Abdel-Halim R E, Abdel-Aal R E
Department of Surgery, King Khalid University Hospital, Riyadh, Saudi Arabia.
Comput Methods Programs Biomed. 1999 Jan;58(1):69-81. doi: 10.1016/s0169-2607(98)00075-3.
The cluster analysis technique is considered for classifying kidney stones based on data for nine chemical analysis parameters. A set of 214 stones is used, which has been previously classified using empirical classification rules into three stone types using the percentage concentrations of the urate, oxalate, and phosphate radicals. We investigate whether cluster analysis utilising data on all parameters leads to different classifications and explore the possibility of other effective classifiers. We also compare the performance of various clustering techniques, distance and similarity measures and data standardisation methods. Results indicate that inclusion of the additional six parameters does not improve the classification accuracy. Best matching with the empirical classification (6% error) is achieved using the average linkage (between groups) clustering method and the squared Eculidean distance measure without data standardisation. Excluding these three main radicals causes a 63% matching error. Cluster analysis results suggest that carbon ions alone provide a single classifier for the three stone types, giving a matching error of approximately 10% with the empirical classification.

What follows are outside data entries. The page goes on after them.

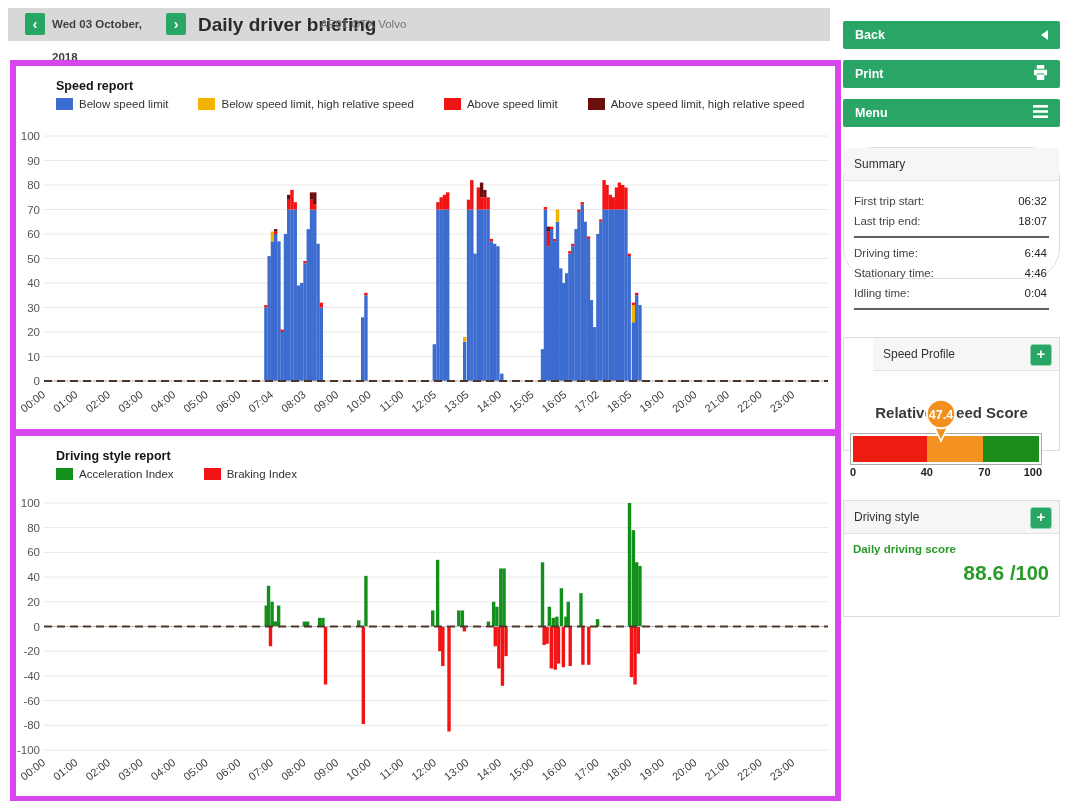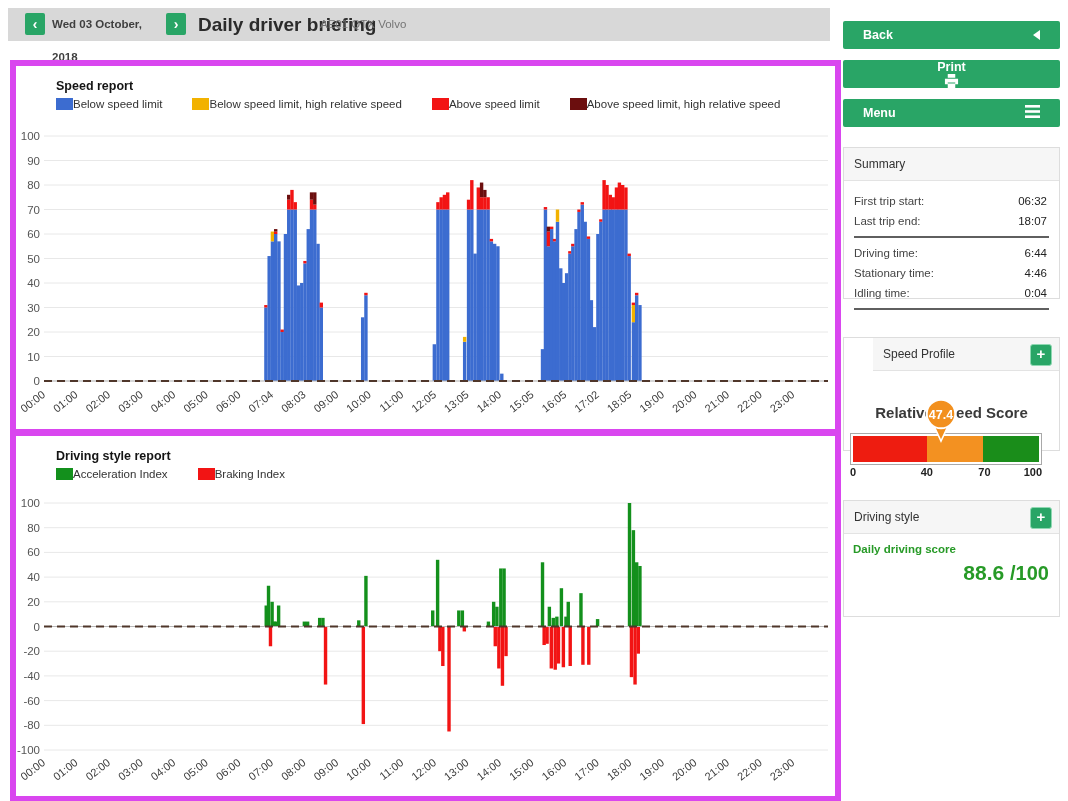"Back" .side-btn { padding: 0 20px -> 0 12px }
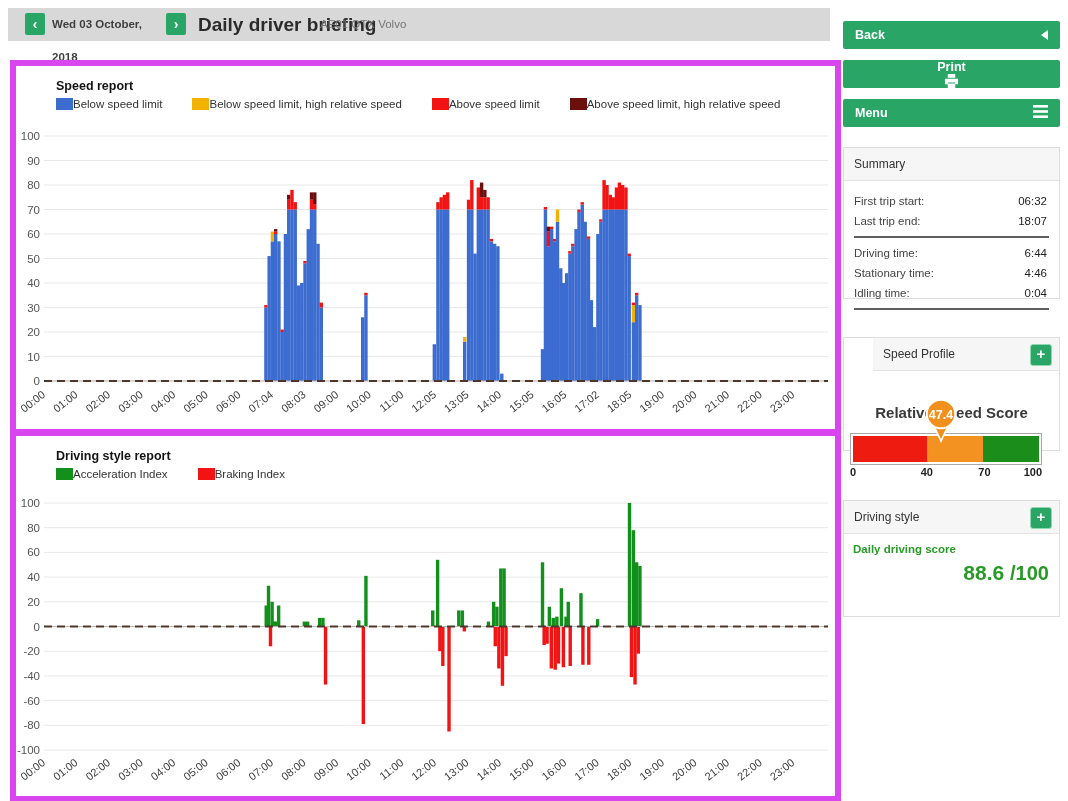"Print" #btn-print { flex-direction: column -> none }
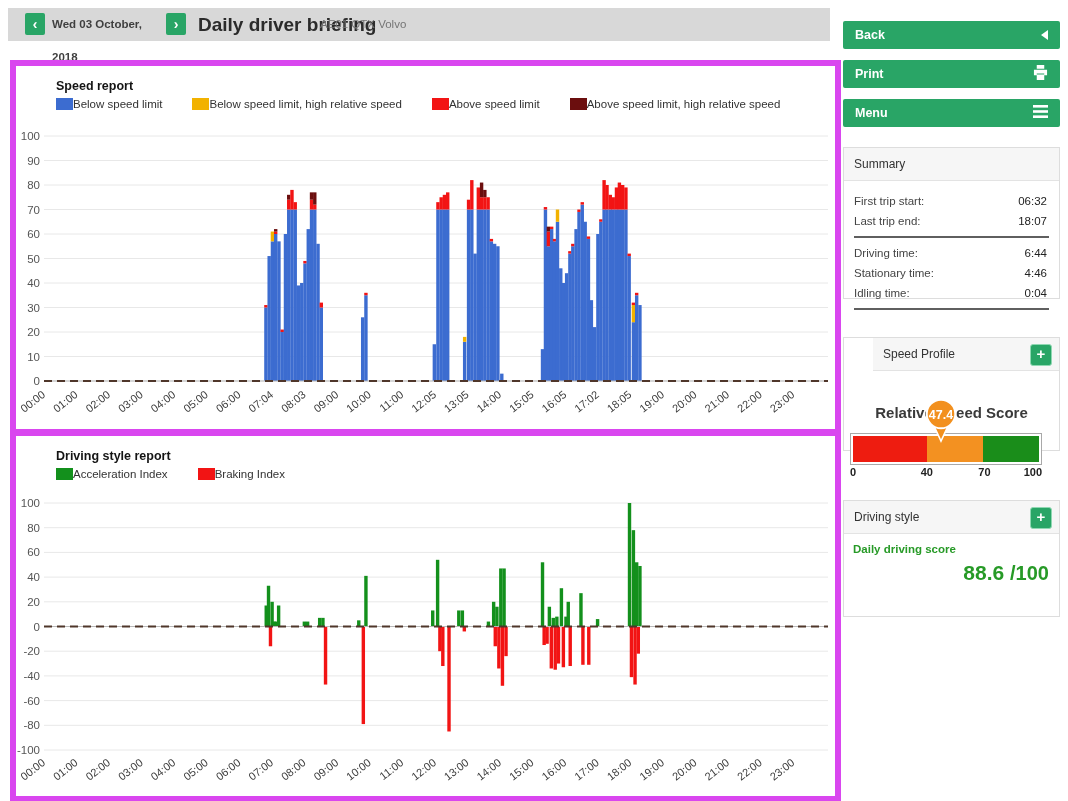"Below speed limit" .legend-item { gap: none -> 6px }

考虑采用聚类分析技术,基于九个化学分析参数的数据对肾结石进行分类。使用了一组214颗结石,这些结石先前已根据尿酸盐、草酸盐和磷酸盐基团的百分比浓度,采用经验分类规则分为三种结石类型。我们研究利用所有参数的数据进行聚类分析是否会导致不同的分类,并探索其他有效分类器的可能性。我们还比较了各种聚类技术、距离和相似性度量以及数据标准化方法的性能。结果表明,纳入额外的六个参数并不能提高分类准确性。在不进行数据标准化的情况下,使用平均连锁(组间)聚类方法和平方欧几里得距离度量可实现与经验分类的最佳匹配(误差为6%)。排除这三种主要基团会导致63%的匹配误差。聚类分析结果表明,仅碳离子就为三种结石类型提供了单一分类器,与经验分类的匹配误差约为10%。